A couple were former Lords, disgraced and hiding from their reputations, others were new money who'd made one too many bets. There were a few genuine residents of course, living from paycheck to paycheck in its somewhat mouldy walls.  The apartments were well-suited for them all, tucked away in a labyrinth of downtown buildings almost as rundown as it. There were never any visitors besides the daily postman. It was one of those places you could easily walk past without even seeing.

Inside you could catch glimpses of the mansion it once was in the elaborate skirting boards and finely carved wooden panels that decorated entire floors, not smothered in dust and animal hair. Aside from the lack of care the building faced there were a few oddities. Any house of a reasonable age is bound to collect one or two. In this particular building it seemed to be staircases leading to floors that didn't actually exist.

One such set could be seen from the main entrance, just off to the left. It was as richly carved as the other wooden staircases and lead from the first floor onwards though it wasn't accessible from any floor. It wasn't that it was in an awkward place, it just didn't exist. Couldn't be seen in the slightest when you were on the upper floors and yet every resident has seen the same person walking up or down those stairs at some point.

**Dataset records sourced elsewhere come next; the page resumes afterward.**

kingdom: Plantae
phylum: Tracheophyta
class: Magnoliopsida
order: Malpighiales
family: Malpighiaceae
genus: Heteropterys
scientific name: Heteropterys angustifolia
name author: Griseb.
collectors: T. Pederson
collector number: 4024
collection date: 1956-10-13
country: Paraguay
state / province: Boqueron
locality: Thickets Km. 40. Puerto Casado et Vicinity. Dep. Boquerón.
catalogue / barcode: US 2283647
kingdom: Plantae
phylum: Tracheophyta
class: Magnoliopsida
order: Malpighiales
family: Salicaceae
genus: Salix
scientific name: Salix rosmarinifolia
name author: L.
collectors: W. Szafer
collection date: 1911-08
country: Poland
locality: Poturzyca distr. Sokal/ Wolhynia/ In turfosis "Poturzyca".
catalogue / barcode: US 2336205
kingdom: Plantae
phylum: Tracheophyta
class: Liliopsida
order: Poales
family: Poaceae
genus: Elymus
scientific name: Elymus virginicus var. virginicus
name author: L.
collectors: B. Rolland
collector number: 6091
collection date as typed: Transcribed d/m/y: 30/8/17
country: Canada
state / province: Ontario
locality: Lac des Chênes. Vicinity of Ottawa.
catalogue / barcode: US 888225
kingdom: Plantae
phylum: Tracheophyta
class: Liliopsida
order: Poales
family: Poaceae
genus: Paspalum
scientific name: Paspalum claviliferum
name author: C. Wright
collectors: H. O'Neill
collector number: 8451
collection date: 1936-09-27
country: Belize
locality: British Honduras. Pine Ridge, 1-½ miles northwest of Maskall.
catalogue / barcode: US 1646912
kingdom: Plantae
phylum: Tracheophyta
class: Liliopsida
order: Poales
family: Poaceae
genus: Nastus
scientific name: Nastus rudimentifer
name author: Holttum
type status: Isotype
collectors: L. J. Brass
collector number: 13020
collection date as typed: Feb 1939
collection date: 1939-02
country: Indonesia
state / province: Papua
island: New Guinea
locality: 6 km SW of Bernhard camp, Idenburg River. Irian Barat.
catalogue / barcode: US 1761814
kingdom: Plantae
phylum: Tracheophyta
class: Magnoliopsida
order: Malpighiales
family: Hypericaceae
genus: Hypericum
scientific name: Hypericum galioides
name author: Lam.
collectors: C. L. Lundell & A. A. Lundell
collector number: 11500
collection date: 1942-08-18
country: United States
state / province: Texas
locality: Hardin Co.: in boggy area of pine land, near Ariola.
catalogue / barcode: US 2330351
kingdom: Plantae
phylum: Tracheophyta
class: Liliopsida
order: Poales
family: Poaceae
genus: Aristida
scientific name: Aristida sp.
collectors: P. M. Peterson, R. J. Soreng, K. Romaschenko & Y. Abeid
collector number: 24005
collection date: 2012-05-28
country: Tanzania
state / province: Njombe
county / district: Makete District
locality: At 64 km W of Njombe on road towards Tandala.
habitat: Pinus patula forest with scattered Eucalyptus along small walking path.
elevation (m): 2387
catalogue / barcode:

Mr De'Ath he's known by the mansion's occupants as he's only ever been seen around the time a resident dies. If you rush to the entrance fast enough you catch a glimpse of him. He walks up the stairs holding a large grey bundle in his arms but walks down empty handed.

Old Lord Penkins says he saw Mr De'Ath sitting beside his bed when he was having his first heart murmur. He claimed the man didn't have a human face, only a mesh of something like bone with eyes as large as teacups, no nose and a thin mouth that stretched to either side of his head. The man didn't speak, just sat beside him as he struggled to breathe properly and gently put one hand on Lord Perkins' chest as if to say don't rush, I'm a patient man.